→ **What is needed**
Give the number of lines in the records below that include the word "shoulder", and add nothing to it.

→ **Dataset records**
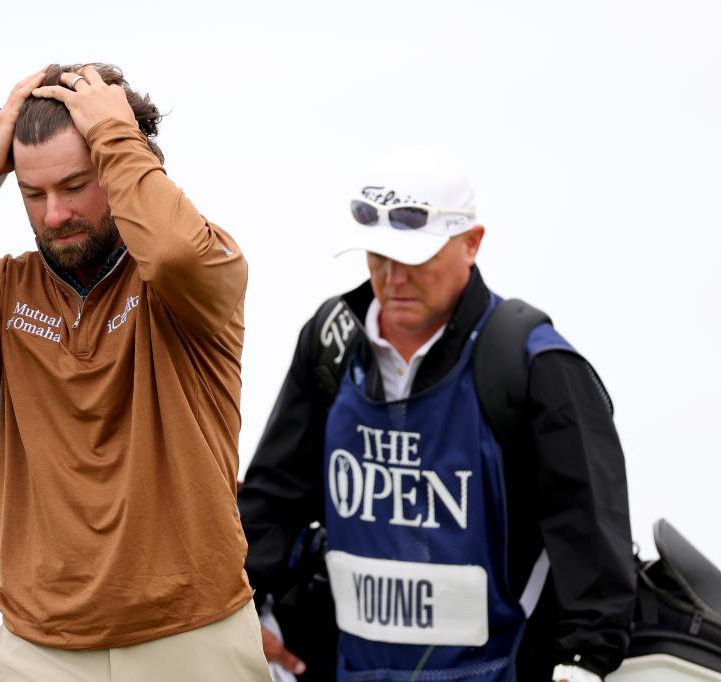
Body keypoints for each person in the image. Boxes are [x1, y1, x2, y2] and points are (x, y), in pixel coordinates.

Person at [0, 63, 271, 682]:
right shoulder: (6, 293)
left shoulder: (194, 276)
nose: (54, 215)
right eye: (33, 193)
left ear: (120, 162)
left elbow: (177, 252)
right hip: (39, 648)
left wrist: (116, 134)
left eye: (76, 185)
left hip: (192, 637)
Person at [238, 147, 635, 682]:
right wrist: (240, 611)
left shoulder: (535, 364)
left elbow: (590, 530)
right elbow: (274, 495)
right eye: (377, 255)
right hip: (349, 670)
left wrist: (585, 660)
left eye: (415, 258)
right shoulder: (332, 341)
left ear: (472, 244)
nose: (392, 277)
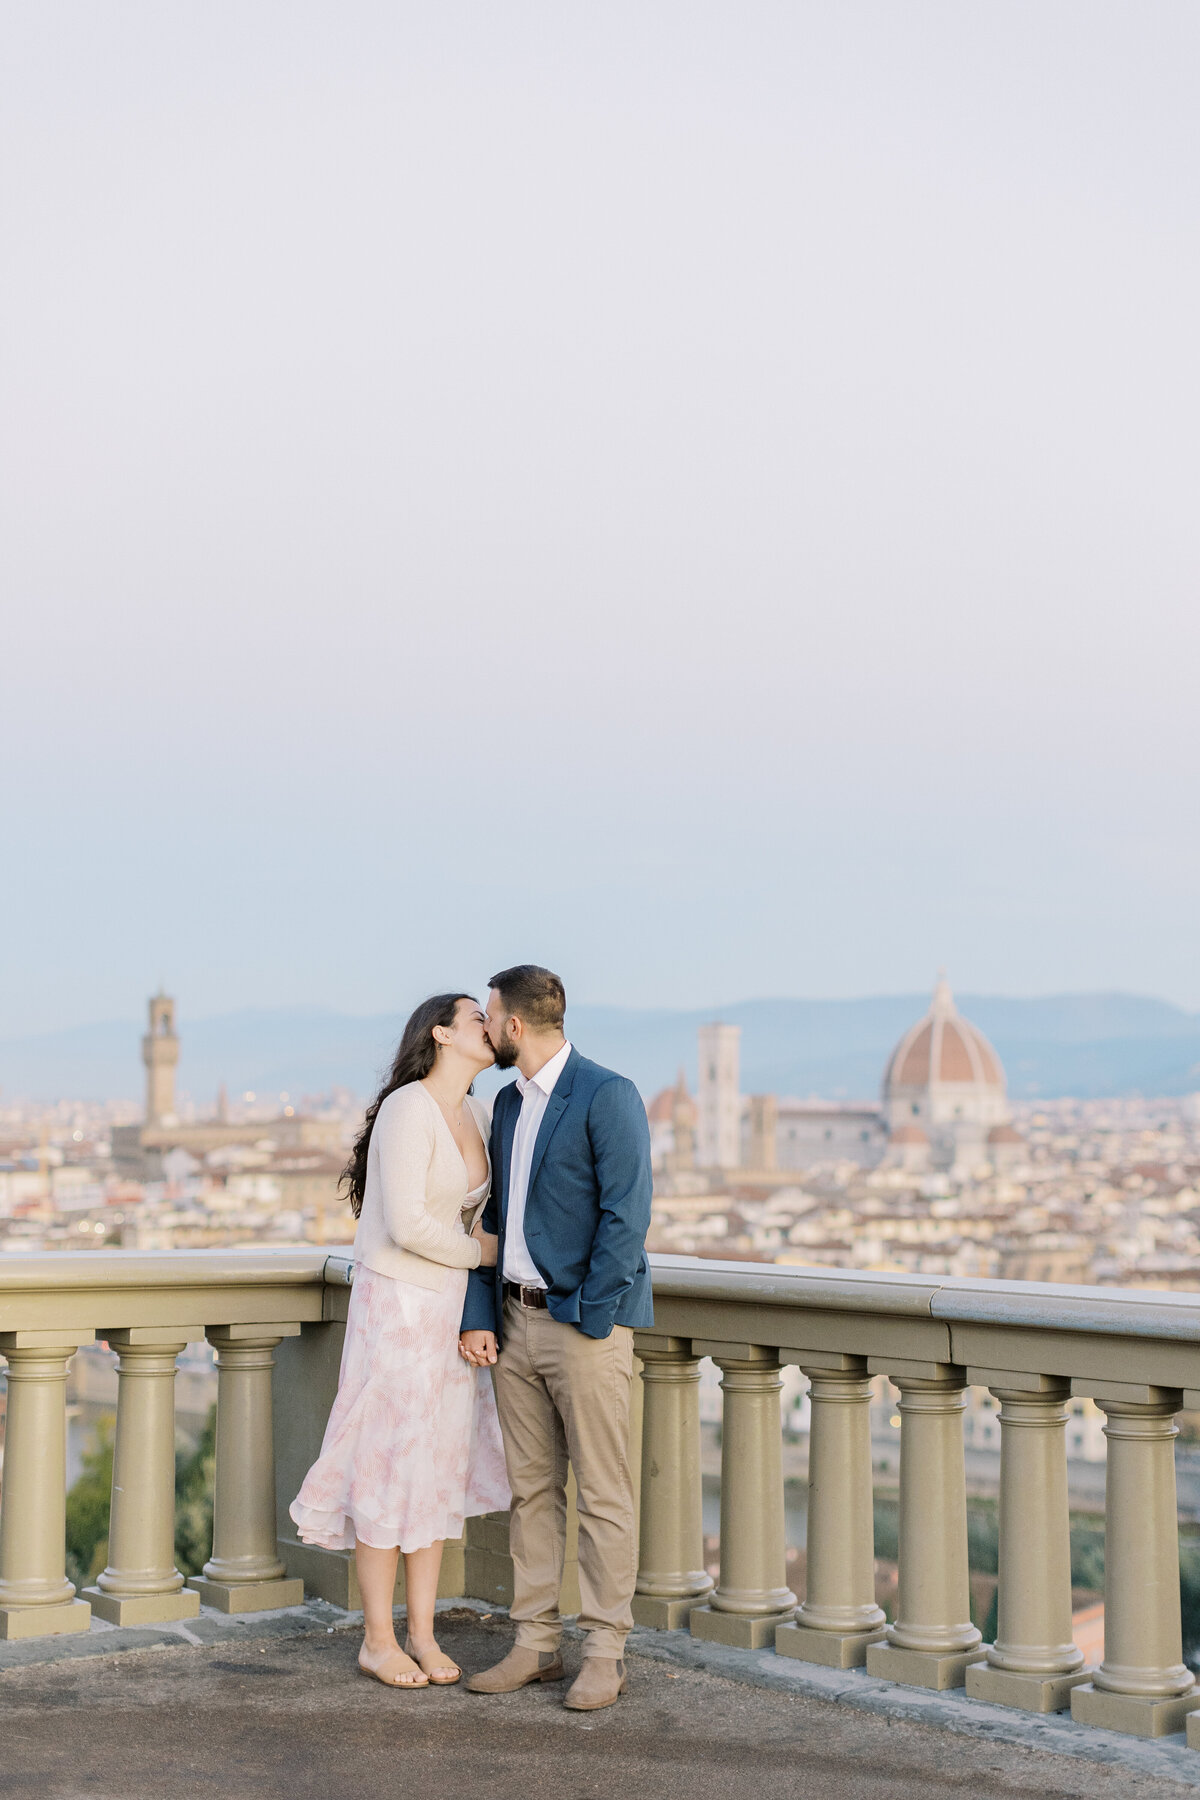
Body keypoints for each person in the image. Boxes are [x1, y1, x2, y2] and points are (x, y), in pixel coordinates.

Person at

→ **Exercise solution**
4